Leprechauns speak out!

Tuesday, August 14, 2007

It wont fit!



On the day that the British Parliament's Foreign Affairs Committee called for a reassessment of Britain's Mideast policy, including dialogue with Hamas and Hizbullah, the Labor Party chairman of the committee, Mike Gapes, once again drew comparisons between the Israeli-Palestinian conflict and the troubles in Northern Ireland.

Saying that the lessons of Northern Ireland, where the Irish Republican Army moved away from terrorism and into political dialogue with Britain, should be applied to the Middle East, Gapes said: "I think from experience in Northern Ireland, you know that sometimes you have to engage with people in a diplomatic way, sometimes quietly."

Ah, would that it were so. Would that Hamas would have proven itself to be a latter-day IRA. Indeed, were that true, Hamas would be willing to renounce violence and decommission its arms, as the IRA did.

The difference between the two situations is enormous.

The first is that the basic goal of the IRA was to bring about a united Ireland, to bring Ireland to Ulster, not to London. The IRA never posited as its goal the replacement of England with Ireland.

Contrast that to Hamas, whose stated goal is Palestinian rule not only in Gaza and the West Bank, but in Jerusalem, Tel Aviv and Haifa as well.

Furthermore, while the IRA hated the British, and killed innocent Brits, while they saw Britain as the enemy, they never denied the legitimacy of the British state. IRA leaders never gave blood curling lectures and sermons lauding the day when there would be no England, when Catholic rule would reign in Britain. There was no intent to chase the Queen from her throne, or to purify Westminster Abbey.

The IRA never aimed to destroy Britain, or to chase every last Protestant out of Ireland. The same cannot be said of Hamas.

The IRA was a brutal terrorist organization, but it was a terrorist organization so different from the ones that Israel has had to cope with. A terrorist organization that sometimes sent warnings before the bombs blew up; that did not have the support of the Catholic Church; whose violent actions were not supported by most of those in whose name it acted; which did not carry out suicide attacks; and which did not sanctify death and perpetuate a death cult.

Also the IRA didn't really pose a grave threat to any of Britain's neighbors. Granted, at times it made common cause with the Basque separatists in Spain, but neither Spain, France, Belgium, the Netherlands or Germany were threatened by the IRA.

Contrast that to Hamas and Hizbullah, whose radical brands of Islam threaten Jordan, Egypt and Lebanon, to say nothing of Saudi Arabia.

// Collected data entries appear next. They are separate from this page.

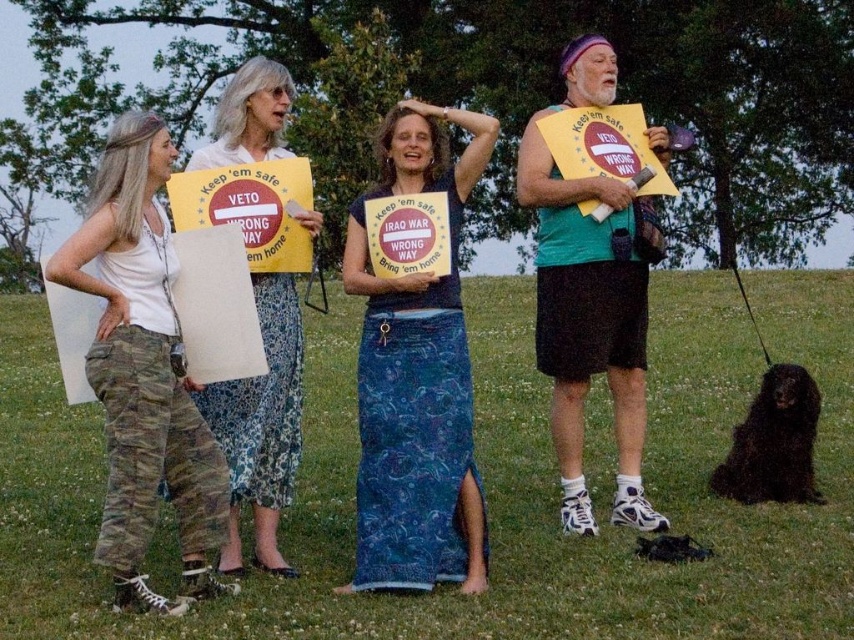
Question: Based on their relative distances, which object is farther from the black silky fur at lower right?

Choices:
 (A) blue denim skirt at center
 (B) camouflage pants at left

Answer: (B)

Question: Does blue denim skirt at center have a lesser width compared to floral skirt at center?

Choices:
 (A) no
 (B) yes

Answer: (A)

Question: Can you confirm if blue denim skirt at center is positioned to the right of floral skirt at center?

Choices:
 (A) yes
 (B) no

Answer: (A)

Question: Among these objects, which one is nearest to the camera?

Choices:
 (A) black silky fur at lower right
 (B) blue denim skirt at center
 (C) camouflage pants at left
 (D) floral skirt at center

Answer: (C)

Question: Which of the following is the farthest from the observer?

Choices:
 (A) camouflage pants at left
 (B) blue denim skirt at center
 (C) floral skirt at center

Answer: (C)

Question: Does blue denim skirt at center have a larger size compared to camouflage pants at left?

Choices:
 (A) yes
 (B) no

Answer: (A)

Indeed, although the troubles pit the Catholics against the Protestants, the violence in Northern Ireland was not the manifestation of a religious war, but a political one. Since the 1960s, the conflict was at its core over borders. The Catholic nationalists sought to unify Ireland, and the loyalist Protestants wanted to stay put as part of Britain.

Not so our conflict. The war in Lebanon has hammered home to many - at least in Israel - that what we are faced with is not a territorial conflict, as so many long thought, but rather a religious one. This was made evident because Hizbullah had no genuine territorial claims on Israel, yet it killed and kidnapped IDF soldiers and provoked a war last summer anyhow.

Most attempts to solve the Arab-Israeli conflict since 1967 were based on the premise that it was a territorial conflict. Look at UN Security Resolution 242: Israel gives up land, and gets peace in return.